Gesellschaftskritik nur als Kommentare

Wer mit der Erwartung kam, eine kontextuelle Einordung zu Machtmissbrauch in der Musikbranche zu erhalten, wird enttäuscht. Felsenheimer bleibt größtenteils werkimmanent, wie es in der Literaturwissenschaft heißt, er geht also an nur wenigen Stellen inhaltlich über den Roman hinaus. Dass er gegen toxisch männliches Verhalten ist, gegen internalisierte Misogynie und gegen das Ausleben von Machtasymmetrien in der Musikbranche, wird den Abend über immer wieder deutlich. Zu kurzen Kommentaren wie »wenn Guido an dieser Stelle ‚Mensch‘ sagt, dann meint er ‚Mann‘« oder »in diesem Kapitel hatten wir schon sehr viele Männer und männliches Verhalten«, gesellt sich kurz vor Ende ein klares Statement gegen Rechts. Doch die große gesellschaftliche Debatte um Machtmissbrauch, den Schaffungsprozess des Romans und andere Fragen, die sich auf die äußeren Umstände des Werks beziehen, bleiben offen: Wie stark hat er sich an der Realität orientiert, als er den Roman entwickelte? Ist es ihm nicht zu heikel, so nah am Business dran zu sein, über das er schreibt? Welche Wirkungsabsicht verfolgt er möglicherweise mit dem Roman?

Literatur- und Bela B-Fans kommen an diesem Abend uneingeschränkt auf ihre Kosten, es ist eine rundum gelungene Lesung mit starkem Unterhaltungsfaktor. Wer jedoch das Programm ernst genommen und sich auf den angekündigten „gesellschaftskritische[n] Abend über Scham, Schuld und Gerechtigkeit“ gefreut hatte, wird enttäuscht. Die gesellschaftskritische Einordnung muss man anhand vieler kleiner Kommentare selbst vornehmen. Zudem kann man live miterleben, wie es ist, wenn jede Reaktion des Publikums exakt auf die Impulse des Vortragenden abgestimmt ist. Während dieser über die Machtasymmetrie zwischen Musikern und ihren Fans spricht – als Musiker, der vor Fans spricht – entsteht eine etwas irritierende Metaebene, die den Abend rahmt.

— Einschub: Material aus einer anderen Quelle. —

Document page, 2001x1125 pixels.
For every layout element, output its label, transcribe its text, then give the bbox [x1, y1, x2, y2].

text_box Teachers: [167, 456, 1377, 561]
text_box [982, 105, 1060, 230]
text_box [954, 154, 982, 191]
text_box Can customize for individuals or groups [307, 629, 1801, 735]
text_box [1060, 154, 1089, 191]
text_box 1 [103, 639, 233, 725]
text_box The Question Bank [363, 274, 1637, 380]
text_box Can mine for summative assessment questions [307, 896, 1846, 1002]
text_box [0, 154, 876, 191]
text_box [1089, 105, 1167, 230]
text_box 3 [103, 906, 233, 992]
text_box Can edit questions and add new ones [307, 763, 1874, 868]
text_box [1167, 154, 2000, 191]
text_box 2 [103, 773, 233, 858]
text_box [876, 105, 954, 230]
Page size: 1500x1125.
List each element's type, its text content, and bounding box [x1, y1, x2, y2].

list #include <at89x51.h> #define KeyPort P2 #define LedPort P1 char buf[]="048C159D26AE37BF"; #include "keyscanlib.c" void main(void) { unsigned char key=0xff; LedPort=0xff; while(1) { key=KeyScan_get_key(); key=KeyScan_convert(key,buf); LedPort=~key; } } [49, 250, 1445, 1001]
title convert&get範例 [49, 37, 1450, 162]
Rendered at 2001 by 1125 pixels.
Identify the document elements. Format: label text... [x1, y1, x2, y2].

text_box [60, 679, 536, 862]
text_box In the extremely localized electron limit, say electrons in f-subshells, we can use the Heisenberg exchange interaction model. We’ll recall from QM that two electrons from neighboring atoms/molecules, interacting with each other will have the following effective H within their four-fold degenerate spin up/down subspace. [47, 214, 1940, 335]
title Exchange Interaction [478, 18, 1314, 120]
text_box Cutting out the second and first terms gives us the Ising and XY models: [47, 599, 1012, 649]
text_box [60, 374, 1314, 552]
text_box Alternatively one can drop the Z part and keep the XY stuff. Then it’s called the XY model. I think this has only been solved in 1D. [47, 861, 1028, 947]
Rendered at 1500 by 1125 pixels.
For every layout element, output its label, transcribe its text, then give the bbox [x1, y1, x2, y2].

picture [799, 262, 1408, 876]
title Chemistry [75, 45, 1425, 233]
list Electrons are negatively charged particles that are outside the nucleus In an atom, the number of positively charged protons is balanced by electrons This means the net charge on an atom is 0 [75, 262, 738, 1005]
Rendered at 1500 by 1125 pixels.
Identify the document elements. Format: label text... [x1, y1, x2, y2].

Das Ende der Lesung ist so symbolträchtig wie gezielt inszeniert. Der letzte vorgelesene Abschnitt endet mit den Sätzen (die Felsenheimer frei ins Publikum spricht): »Er hat ihm die Kraft zurückgegeben. Die Kraft, um alles zu überstehen. Die Kraft, um weiterzumachen.« Auf der Leinwand zerfällt der Romantitel langsam, als Felsenheimer unter tosendem Applaus die Bühne verlässt. Nach wenigen Minuten kommt er zurück, das schwere Thema des Abends ist wie vergessen und er stimmt das bereits erwähnte Lied der fiktiven Band an. Gemeinsam mit dem Publikum singt Felsenheimer im Kanon den Refrain des Liedes wie ein Mantra: »Die Welt ist schei-ei-ei-ße, scheiße, scheiße.« Mit diesem gemeinschaftsbildenden Moment kann das Publikum geeint nach Hause gehen – ja, die Welt ist scheiße und es gibt Machtmissbrauch, besonders unterschätzt in vielen ‚Fun‘-Kontexten. Doch der Fun ist vorbei und nun ist es Zeit, sexistische Strukturen aufzuarbeiten und abzuschaffen.